- **Data entries**:
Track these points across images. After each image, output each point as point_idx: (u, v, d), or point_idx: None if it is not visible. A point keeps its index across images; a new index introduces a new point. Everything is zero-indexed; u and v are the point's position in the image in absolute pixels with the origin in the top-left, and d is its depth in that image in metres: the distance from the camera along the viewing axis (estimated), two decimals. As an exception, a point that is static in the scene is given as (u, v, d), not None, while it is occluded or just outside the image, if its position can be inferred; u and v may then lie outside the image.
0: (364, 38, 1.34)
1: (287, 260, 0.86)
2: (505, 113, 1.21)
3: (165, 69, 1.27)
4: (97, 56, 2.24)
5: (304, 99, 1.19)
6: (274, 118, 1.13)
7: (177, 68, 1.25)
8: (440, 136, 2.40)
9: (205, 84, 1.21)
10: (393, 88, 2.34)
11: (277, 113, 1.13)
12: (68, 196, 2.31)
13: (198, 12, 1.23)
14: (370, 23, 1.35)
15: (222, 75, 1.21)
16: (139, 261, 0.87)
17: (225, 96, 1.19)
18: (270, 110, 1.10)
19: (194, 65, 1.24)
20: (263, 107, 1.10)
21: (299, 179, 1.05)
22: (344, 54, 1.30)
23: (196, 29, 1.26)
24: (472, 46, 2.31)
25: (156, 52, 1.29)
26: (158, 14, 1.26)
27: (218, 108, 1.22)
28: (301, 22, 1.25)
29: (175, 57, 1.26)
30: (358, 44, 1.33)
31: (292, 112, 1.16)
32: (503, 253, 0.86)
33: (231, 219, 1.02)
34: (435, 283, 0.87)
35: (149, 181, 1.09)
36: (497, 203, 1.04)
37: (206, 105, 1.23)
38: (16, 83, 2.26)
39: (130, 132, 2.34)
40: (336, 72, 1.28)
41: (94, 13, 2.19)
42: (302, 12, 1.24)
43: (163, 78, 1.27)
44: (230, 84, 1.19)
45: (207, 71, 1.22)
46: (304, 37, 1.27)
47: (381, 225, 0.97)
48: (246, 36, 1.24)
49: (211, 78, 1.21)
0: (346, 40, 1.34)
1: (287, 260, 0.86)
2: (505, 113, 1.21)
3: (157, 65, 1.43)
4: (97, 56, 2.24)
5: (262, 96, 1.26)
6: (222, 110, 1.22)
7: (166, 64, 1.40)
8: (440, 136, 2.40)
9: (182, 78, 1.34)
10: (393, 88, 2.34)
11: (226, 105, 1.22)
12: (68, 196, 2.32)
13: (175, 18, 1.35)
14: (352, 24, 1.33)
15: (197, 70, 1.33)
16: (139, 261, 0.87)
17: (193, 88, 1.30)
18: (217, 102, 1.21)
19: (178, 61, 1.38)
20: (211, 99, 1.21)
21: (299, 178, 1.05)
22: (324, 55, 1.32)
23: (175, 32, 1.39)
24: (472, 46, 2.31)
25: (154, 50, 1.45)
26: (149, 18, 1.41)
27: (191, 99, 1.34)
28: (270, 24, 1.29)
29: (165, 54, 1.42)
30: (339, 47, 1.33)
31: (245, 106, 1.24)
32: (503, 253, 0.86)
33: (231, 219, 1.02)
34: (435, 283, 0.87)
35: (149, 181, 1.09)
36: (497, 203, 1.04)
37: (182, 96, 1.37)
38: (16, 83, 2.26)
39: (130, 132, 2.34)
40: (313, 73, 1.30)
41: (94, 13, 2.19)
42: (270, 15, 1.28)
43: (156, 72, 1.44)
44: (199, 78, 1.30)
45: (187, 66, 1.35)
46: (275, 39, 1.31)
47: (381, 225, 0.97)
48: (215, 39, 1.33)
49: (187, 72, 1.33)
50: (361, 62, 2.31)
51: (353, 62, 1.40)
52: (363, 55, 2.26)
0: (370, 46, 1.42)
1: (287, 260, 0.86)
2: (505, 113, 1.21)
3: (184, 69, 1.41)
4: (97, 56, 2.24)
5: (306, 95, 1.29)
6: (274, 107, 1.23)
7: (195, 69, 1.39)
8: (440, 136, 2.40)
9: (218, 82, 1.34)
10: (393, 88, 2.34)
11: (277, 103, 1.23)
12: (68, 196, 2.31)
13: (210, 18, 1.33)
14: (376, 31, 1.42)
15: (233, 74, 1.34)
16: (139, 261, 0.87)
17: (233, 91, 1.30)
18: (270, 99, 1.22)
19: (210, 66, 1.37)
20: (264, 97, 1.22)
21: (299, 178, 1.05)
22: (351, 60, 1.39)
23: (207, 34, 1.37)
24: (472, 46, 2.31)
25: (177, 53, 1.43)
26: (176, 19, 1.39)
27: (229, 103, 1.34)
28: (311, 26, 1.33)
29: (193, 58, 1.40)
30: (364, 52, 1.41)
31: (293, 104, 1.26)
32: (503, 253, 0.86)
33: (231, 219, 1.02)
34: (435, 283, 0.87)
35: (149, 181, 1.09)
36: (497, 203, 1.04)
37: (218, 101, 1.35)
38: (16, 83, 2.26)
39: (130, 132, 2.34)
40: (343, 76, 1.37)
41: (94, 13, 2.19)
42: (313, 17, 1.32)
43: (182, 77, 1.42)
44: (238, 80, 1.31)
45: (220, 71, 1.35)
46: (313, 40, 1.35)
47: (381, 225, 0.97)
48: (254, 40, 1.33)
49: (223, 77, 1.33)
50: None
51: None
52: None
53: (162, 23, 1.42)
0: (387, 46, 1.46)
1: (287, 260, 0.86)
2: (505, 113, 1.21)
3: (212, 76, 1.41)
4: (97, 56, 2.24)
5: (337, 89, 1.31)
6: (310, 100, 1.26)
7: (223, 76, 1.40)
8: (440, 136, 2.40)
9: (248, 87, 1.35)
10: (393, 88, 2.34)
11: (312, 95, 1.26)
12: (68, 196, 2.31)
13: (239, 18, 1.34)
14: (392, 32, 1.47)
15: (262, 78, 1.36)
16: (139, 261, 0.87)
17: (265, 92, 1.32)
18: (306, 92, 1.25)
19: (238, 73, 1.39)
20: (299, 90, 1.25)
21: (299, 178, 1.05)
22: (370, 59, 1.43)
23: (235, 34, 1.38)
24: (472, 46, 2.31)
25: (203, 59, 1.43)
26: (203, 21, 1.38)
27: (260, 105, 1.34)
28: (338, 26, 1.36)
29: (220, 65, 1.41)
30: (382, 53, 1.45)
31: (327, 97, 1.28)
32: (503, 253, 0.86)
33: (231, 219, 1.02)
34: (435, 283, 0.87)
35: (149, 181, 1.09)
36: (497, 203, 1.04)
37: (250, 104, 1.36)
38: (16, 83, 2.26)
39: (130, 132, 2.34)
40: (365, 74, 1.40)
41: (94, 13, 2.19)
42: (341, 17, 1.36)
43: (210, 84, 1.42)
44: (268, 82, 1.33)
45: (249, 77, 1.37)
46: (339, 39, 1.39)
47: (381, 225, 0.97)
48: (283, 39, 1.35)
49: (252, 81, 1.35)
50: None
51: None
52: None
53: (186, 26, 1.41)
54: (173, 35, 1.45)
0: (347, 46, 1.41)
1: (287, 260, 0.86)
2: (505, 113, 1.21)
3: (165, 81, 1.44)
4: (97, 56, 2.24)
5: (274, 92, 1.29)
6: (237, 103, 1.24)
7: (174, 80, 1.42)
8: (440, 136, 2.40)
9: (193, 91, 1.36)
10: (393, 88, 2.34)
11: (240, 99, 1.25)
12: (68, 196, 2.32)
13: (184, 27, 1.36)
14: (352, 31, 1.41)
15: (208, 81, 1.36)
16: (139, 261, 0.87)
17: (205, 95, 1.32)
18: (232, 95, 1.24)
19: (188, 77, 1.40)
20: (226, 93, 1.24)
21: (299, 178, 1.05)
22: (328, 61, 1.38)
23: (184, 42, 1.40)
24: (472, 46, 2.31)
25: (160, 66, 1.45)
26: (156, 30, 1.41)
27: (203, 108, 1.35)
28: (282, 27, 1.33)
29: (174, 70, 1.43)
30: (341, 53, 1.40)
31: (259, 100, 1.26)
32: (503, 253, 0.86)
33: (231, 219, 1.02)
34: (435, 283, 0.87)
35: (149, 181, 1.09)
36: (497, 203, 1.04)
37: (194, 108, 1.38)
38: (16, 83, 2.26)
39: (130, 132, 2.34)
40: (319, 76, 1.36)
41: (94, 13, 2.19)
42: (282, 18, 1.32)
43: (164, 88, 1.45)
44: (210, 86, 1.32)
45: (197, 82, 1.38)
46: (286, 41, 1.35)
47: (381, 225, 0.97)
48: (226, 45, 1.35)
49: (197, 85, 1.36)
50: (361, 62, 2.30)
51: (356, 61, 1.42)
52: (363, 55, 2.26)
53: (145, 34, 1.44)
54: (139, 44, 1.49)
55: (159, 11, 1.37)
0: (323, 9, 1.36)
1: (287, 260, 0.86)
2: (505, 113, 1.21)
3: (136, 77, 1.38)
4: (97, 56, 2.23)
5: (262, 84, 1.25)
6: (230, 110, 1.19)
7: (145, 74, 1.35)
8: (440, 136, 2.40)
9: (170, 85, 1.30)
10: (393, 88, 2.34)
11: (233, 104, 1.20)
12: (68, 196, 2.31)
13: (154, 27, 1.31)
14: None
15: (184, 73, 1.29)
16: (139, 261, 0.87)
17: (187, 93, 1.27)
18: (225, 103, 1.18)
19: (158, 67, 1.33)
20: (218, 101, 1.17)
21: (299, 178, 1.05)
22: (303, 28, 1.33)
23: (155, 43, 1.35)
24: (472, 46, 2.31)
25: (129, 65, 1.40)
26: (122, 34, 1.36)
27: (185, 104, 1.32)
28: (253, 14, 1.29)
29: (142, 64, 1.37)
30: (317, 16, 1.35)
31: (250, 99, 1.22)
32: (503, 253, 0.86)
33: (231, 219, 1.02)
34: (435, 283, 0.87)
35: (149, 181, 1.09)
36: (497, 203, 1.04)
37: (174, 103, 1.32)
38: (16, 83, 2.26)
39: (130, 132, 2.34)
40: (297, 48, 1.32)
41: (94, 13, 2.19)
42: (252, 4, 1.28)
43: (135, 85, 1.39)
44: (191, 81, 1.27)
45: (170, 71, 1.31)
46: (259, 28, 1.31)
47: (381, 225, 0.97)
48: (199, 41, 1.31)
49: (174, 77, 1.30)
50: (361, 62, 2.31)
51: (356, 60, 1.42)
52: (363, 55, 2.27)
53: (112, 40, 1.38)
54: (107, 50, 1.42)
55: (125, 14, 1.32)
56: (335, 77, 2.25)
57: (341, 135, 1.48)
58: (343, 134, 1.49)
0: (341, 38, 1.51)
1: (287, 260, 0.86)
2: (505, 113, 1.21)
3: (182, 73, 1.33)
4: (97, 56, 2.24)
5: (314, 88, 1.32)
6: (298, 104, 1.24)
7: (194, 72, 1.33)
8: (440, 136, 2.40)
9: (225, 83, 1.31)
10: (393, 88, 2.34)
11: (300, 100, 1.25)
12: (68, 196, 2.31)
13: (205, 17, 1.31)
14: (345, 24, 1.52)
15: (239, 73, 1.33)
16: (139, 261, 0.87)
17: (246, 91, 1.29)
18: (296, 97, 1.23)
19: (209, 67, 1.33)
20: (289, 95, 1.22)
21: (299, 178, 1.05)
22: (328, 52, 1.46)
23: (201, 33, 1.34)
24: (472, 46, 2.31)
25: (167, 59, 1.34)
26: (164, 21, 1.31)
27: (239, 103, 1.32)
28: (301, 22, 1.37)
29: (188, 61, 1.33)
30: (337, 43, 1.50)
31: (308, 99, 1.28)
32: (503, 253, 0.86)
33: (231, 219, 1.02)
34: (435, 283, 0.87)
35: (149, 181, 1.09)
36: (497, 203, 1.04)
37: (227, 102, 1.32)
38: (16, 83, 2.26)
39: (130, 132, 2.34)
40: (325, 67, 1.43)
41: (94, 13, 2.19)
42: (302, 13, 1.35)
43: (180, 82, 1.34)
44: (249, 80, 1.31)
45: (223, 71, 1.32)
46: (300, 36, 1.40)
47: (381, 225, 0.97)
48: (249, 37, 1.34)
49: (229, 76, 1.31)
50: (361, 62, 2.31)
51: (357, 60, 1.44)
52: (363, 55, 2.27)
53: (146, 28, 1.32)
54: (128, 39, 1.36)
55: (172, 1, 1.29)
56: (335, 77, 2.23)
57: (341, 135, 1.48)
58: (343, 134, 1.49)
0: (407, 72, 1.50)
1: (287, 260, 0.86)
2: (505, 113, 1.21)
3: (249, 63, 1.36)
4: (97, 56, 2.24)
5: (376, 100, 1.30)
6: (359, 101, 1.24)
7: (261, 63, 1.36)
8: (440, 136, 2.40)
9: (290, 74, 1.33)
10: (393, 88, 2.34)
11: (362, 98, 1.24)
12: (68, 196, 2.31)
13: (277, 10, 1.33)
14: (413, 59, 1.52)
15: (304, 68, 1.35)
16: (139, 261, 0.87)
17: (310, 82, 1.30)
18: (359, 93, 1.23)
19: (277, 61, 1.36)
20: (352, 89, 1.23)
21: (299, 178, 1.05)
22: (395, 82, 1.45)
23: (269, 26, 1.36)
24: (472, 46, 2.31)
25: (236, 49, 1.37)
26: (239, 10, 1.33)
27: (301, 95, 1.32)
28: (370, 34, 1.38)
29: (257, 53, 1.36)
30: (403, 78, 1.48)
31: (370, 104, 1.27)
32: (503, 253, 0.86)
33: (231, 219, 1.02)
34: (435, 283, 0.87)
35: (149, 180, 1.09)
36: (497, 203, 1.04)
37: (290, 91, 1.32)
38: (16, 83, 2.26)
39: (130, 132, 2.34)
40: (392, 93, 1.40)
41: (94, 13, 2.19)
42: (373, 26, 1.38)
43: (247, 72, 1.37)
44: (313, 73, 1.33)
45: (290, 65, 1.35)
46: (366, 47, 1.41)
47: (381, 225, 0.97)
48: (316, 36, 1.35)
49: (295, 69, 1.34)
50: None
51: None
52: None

- **INSTRUCTIONS TO FOLLOW**:
Would you please copy exactly the part of the entries above that begins at the line containing "0: (364, 38, 1.34)" and ends at the line containing "21: (299, 179, 1.05)", both lines included?

- **YOUR SOLUTION**:
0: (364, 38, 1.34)
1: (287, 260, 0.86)
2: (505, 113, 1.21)
3: (165, 69, 1.27)
4: (97, 56, 2.24)
5: (304, 99, 1.19)
6: (274, 118, 1.13)
7: (177, 68, 1.25)
8: (440, 136, 2.40)
9: (205, 84, 1.21)
10: (393, 88, 2.34)
11: (277, 113, 1.13)
12: (68, 196, 2.31)
13: (198, 12, 1.23)
14: (370, 23, 1.35)
15: (222, 75, 1.21)
16: (139, 261, 0.87)
17: (225, 96, 1.19)
18: (270, 110, 1.10)
19: (194, 65, 1.24)
20: (263, 107, 1.10)
21: (299, 179, 1.05)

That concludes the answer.